I've been thinking a lot about this essay on Ede Warner for the last couple of weeks. Quick summary: Warner taught in African-American studies and coached debate in the 1990s, and he recognized a strategic opening. His mostly Black debate teams would turn any topic, from climate change to economic policy, into how it affects them as African-Americans, and then they would refuse to let anyone who wasn't Black (ie. most of their opponents) pass judgment on what it's like to be African-American. Thus, their opponents would struggle to find any footing in the debate and couldn't really participate, and Warner's teams would win almost by default. That's a brilliant tactic for winning a debate, but it has spread beyond the college campus and gone online; we've all seen some form of it.

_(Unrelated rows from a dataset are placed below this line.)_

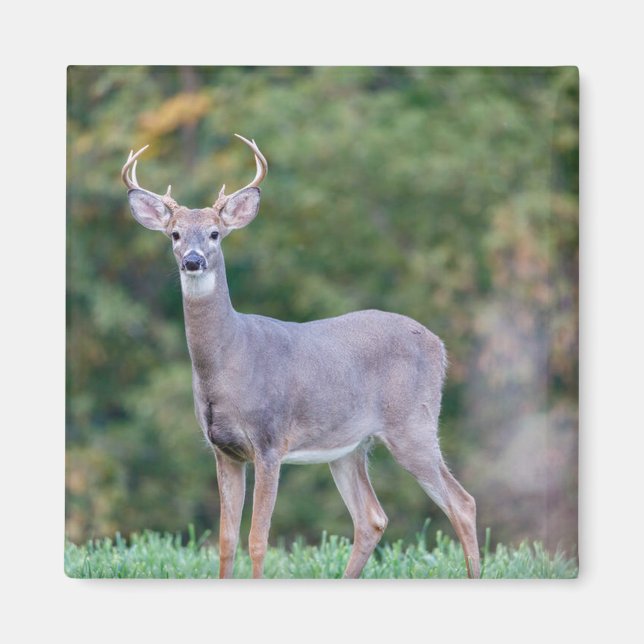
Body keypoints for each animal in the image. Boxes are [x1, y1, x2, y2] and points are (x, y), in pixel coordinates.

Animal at [121, 134, 480, 579]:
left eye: (215, 234)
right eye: (173, 234)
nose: (193, 260)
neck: (227, 363)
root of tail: (440, 345)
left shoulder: (270, 442)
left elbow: (257, 540)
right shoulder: (223, 450)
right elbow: (225, 541)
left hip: (414, 423)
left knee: (462, 503)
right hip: (349, 445)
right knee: (372, 518)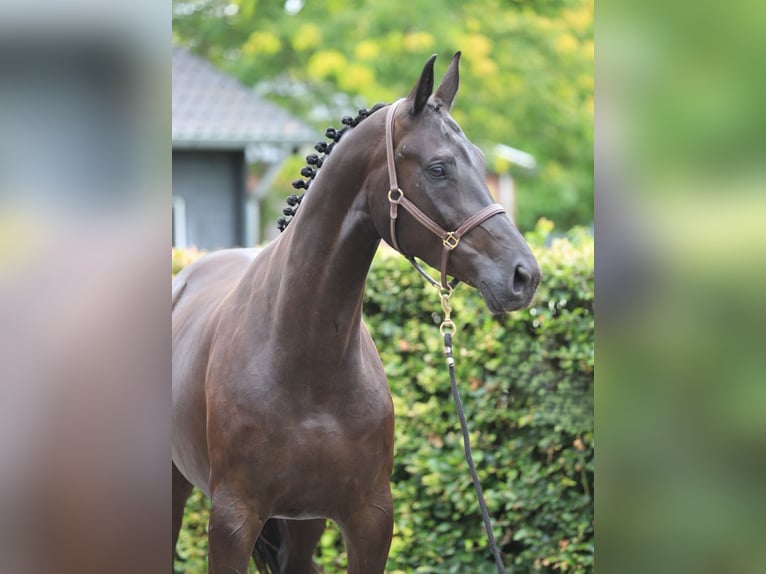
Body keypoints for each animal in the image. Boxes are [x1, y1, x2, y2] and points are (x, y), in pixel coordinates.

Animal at [172, 52, 540, 573]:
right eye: (438, 168)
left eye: (482, 163)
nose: (524, 275)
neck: (307, 363)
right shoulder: (231, 521)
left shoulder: (370, 518)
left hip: (302, 526)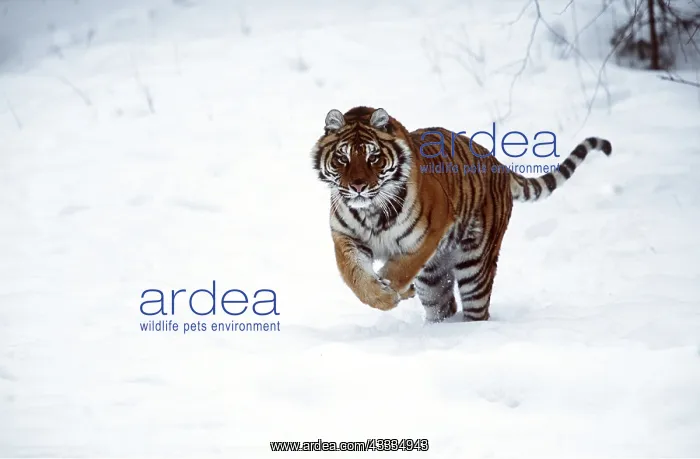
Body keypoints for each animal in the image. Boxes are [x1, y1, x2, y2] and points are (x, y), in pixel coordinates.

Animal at [311, 106, 612, 322]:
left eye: (373, 157)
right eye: (342, 158)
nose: (358, 186)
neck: (372, 210)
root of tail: (499, 164)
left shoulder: (430, 232)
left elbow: (401, 268)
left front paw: (391, 288)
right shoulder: (346, 237)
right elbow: (354, 276)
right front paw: (382, 295)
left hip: (475, 266)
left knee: (477, 308)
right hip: (433, 278)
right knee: (443, 305)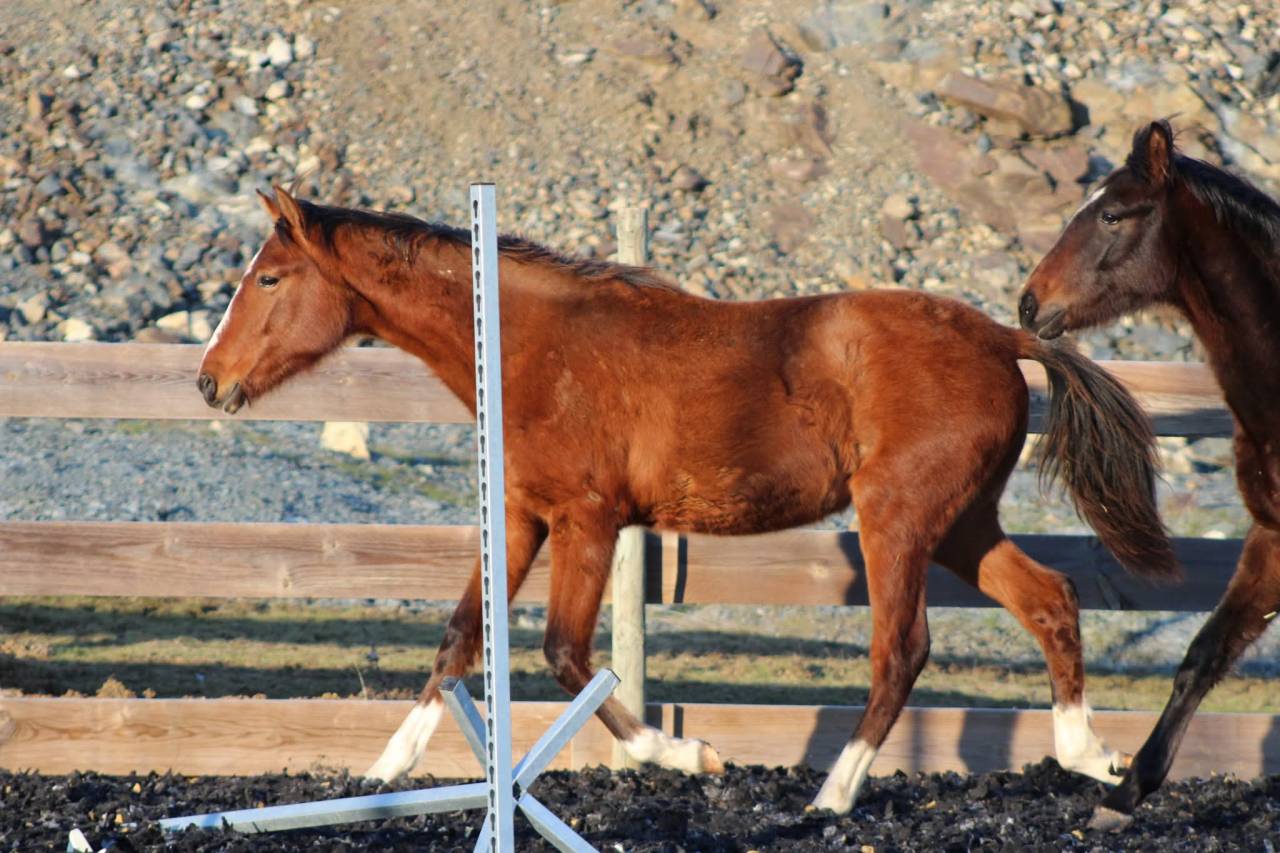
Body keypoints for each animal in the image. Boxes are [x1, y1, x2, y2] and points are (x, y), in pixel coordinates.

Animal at [198, 185, 1178, 813]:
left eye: (270, 279)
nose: (210, 381)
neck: (527, 346)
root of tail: (1001, 334)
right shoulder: (518, 518)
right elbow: (456, 641)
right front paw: (379, 775)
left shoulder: (588, 519)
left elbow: (567, 654)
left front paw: (690, 755)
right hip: (962, 523)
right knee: (1051, 598)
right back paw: (1091, 756)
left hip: (898, 518)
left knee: (903, 649)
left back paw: (831, 797)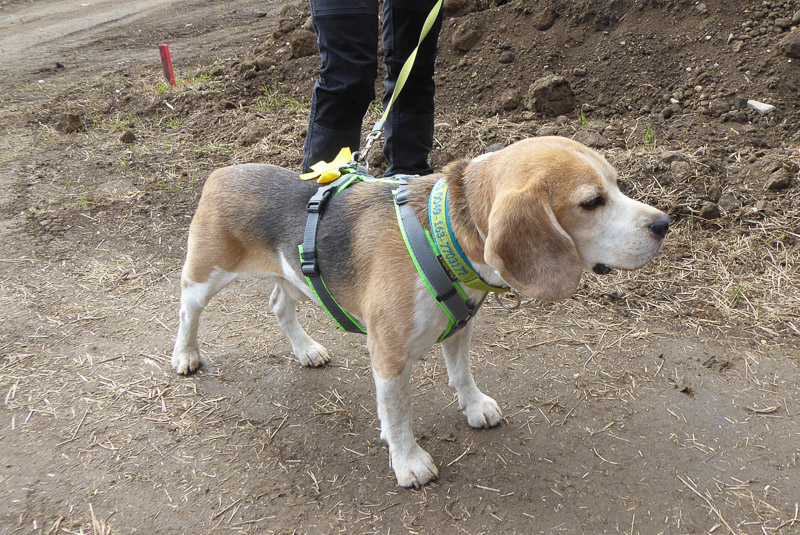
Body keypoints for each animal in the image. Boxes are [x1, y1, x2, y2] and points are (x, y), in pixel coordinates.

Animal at [173, 137, 668, 490]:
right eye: (591, 202)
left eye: (618, 184)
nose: (664, 223)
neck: (441, 232)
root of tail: (221, 172)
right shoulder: (388, 355)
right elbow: (398, 414)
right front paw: (408, 462)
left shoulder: (460, 327)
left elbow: (462, 374)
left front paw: (474, 406)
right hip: (204, 276)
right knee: (187, 311)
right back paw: (185, 356)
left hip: (292, 274)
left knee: (279, 306)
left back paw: (307, 350)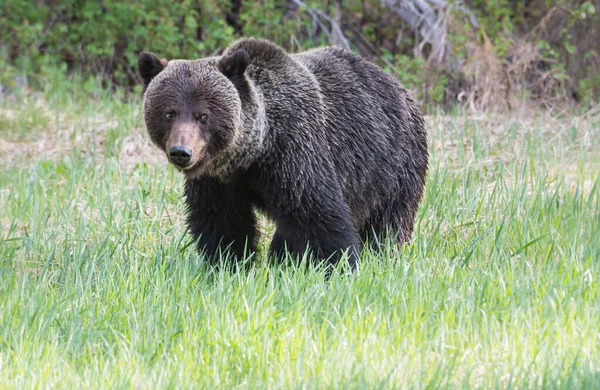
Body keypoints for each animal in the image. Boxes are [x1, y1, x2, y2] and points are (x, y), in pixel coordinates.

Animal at [138, 37, 428, 268]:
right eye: (169, 113)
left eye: (203, 115)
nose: (181, 152)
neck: (253, 153)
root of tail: (398, 86)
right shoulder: (217, 180)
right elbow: (222, 222)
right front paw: (227, 262)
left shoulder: (295, 153)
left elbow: (318, 214)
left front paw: (337, 265)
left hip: (393, 166)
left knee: (388, 223)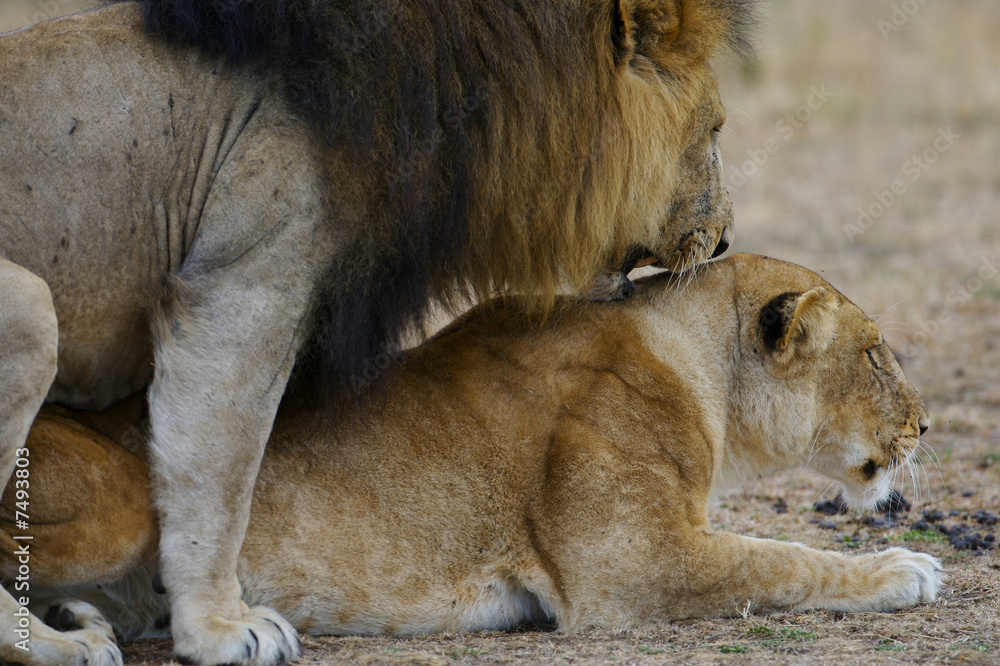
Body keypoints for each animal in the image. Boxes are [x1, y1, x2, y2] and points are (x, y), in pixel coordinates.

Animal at [0, 1, 755, 663]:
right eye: (717, 130)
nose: (723, 243)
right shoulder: (240, 284)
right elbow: (217, 478)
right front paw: (219, 630)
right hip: (33, 310)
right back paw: (58, 643)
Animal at [2, 254, 942, 661]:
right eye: (874, 353)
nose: (927, 427)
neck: (696, 366)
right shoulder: (630, 565)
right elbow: (783, 558)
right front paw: (904, 570)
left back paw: (84, 618)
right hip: (121, 497)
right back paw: (71, 643)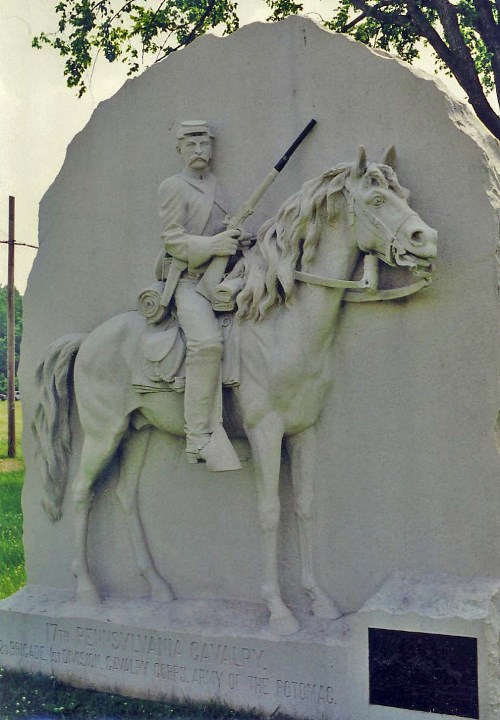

That tactic is not useful in the real world because it doesn't lead to any meaningful solutions to the real problems; it just allows one side to "win" by disqualifying the other team from being allowed to participate in the conversation. I hear it all the time, and it's getting frustrating because the problems facing us are so enormous and so urgent that we can't waste time on who "wins" and who's allowed to have an opinion. If we put a fraction of the energy that we waste fighting each other into real solutions, we'd have some useful progress by now.

As for Mike Richards, he has now been fired as producer as well, which hopefully frees up the show to select the next host free of controversy and very carefully. I do enjoy the schadenfreude of other Jeopardy! figures dunking on him.